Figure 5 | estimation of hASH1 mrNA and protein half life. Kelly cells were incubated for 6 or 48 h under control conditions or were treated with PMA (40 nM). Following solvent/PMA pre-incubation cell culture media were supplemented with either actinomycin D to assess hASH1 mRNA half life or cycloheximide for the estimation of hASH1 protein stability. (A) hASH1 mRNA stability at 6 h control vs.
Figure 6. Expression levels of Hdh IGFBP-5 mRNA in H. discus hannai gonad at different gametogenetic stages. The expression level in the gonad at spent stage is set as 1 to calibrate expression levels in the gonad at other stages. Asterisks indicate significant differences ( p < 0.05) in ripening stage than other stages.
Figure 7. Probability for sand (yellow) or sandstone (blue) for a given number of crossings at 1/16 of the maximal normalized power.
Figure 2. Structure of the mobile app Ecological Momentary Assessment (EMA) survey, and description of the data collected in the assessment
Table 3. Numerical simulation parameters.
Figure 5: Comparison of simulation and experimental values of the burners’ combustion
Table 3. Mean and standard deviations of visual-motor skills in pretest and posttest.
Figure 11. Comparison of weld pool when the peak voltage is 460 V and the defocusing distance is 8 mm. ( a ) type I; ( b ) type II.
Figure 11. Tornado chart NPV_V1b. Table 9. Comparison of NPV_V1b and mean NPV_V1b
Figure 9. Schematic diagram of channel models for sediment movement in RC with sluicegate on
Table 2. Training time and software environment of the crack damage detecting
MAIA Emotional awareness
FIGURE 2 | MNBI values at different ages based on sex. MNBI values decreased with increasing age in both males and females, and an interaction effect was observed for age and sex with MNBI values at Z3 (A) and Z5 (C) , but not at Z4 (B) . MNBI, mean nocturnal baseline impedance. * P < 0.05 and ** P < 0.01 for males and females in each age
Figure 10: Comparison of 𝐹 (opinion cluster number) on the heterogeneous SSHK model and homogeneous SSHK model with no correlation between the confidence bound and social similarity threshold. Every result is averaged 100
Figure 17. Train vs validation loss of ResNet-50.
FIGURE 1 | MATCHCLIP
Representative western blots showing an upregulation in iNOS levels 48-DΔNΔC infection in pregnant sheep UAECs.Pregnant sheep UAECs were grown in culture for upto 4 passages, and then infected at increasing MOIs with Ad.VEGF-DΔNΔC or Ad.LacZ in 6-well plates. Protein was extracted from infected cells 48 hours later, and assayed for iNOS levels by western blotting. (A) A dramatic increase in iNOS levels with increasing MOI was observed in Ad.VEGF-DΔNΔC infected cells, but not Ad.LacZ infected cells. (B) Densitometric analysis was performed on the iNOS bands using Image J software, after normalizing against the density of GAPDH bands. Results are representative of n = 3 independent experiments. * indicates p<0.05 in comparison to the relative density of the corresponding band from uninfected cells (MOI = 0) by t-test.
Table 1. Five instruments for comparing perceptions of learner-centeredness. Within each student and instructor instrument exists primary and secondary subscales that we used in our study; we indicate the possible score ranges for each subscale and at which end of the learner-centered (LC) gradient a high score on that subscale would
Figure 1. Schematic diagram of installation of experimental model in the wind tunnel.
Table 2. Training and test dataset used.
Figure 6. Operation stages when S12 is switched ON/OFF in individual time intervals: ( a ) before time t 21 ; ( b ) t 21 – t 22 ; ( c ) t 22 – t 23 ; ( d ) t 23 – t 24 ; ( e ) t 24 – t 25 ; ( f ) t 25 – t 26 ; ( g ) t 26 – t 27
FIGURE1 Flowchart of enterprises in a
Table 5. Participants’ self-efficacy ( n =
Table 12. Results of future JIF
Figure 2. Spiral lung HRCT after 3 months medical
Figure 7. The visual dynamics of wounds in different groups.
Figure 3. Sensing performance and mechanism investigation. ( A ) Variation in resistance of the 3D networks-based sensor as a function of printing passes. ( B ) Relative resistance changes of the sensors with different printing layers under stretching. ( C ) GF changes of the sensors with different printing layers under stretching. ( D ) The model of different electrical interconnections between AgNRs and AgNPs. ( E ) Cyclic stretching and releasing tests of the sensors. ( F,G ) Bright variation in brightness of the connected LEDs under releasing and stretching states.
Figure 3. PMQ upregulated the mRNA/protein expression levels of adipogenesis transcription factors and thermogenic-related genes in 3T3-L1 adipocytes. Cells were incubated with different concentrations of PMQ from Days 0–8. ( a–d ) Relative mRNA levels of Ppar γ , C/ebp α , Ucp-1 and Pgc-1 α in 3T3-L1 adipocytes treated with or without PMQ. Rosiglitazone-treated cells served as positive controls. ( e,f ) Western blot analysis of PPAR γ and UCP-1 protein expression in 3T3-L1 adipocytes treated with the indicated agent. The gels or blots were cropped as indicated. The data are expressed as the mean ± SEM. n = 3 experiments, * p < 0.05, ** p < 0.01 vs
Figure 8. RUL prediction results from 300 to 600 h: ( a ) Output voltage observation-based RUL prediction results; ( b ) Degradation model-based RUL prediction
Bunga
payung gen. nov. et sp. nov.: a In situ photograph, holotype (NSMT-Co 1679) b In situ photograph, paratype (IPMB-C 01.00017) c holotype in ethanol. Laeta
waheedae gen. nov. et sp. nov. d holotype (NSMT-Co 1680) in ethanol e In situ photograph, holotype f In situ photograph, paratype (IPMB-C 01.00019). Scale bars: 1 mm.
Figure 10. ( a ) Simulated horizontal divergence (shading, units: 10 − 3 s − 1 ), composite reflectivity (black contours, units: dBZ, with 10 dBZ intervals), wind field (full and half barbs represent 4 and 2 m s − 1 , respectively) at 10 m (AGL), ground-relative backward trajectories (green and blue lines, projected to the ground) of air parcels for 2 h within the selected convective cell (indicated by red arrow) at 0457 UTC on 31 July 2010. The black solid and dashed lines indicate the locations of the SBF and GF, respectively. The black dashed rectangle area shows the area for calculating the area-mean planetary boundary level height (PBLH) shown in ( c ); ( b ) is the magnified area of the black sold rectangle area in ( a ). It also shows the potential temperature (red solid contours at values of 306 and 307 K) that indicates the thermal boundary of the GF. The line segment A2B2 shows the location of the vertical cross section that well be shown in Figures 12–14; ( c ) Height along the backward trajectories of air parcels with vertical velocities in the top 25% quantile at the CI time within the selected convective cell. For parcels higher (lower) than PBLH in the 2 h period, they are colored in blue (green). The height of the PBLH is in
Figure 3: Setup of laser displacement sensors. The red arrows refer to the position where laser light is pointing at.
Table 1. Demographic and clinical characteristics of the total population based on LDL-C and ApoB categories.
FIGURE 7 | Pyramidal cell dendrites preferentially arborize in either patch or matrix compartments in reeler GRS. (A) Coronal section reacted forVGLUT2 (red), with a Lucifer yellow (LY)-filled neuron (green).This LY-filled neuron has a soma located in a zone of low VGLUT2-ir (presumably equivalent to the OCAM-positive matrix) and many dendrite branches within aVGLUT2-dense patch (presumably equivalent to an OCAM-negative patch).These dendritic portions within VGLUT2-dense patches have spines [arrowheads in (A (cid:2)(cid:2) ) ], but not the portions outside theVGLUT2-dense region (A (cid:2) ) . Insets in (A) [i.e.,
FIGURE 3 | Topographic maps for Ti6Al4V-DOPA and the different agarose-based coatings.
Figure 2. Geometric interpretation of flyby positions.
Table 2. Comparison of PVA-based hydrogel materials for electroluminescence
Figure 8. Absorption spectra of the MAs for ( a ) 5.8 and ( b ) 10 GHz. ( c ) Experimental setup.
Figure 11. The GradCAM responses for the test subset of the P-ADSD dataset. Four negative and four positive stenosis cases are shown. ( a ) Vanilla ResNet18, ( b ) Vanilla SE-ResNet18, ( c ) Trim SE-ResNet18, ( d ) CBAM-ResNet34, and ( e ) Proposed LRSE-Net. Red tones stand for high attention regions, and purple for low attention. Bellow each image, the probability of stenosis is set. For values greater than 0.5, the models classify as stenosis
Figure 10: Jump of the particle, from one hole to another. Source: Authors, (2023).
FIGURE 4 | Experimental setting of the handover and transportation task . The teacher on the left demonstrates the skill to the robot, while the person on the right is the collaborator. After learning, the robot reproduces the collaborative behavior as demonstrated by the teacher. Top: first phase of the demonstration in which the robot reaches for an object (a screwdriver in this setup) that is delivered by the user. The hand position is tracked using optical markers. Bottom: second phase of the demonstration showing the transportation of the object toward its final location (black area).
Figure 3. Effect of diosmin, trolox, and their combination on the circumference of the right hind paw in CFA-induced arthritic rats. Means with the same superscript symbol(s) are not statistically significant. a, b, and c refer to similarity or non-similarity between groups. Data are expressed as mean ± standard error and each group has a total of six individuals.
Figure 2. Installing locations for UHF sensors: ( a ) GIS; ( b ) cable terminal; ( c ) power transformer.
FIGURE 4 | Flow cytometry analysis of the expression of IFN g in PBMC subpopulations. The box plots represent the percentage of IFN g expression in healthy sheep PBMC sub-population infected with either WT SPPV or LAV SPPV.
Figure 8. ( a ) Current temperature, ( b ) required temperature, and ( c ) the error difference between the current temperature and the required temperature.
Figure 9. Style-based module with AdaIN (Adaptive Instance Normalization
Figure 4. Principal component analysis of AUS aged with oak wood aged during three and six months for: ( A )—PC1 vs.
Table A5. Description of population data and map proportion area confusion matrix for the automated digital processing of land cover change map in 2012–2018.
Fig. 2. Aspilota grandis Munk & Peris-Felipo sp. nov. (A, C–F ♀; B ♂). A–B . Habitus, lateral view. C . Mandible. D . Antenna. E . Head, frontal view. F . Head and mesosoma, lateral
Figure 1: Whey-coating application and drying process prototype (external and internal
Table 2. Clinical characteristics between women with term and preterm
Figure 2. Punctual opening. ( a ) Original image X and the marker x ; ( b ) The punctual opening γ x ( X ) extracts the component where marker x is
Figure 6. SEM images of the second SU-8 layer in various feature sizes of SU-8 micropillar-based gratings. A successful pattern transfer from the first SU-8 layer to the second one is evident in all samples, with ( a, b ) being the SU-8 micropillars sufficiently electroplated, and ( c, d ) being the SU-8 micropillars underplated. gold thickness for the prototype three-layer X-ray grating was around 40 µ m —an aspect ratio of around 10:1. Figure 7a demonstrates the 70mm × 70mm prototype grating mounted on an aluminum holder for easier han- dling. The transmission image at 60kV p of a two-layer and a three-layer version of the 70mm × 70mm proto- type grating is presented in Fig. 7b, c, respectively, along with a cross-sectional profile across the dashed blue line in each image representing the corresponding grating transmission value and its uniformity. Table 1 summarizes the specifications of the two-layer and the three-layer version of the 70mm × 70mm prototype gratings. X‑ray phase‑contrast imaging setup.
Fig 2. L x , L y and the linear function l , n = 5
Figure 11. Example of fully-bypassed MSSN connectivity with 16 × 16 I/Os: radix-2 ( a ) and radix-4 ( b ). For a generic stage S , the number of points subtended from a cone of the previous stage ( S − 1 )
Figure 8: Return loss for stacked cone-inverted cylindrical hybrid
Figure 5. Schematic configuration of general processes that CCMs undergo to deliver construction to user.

### What is expected:
All lines of the records containing "Training" should be shown.

### Solution to the problem:
Table 2. Training time and software environment of the crack damage detecting
Table 2. Training and test dataset used.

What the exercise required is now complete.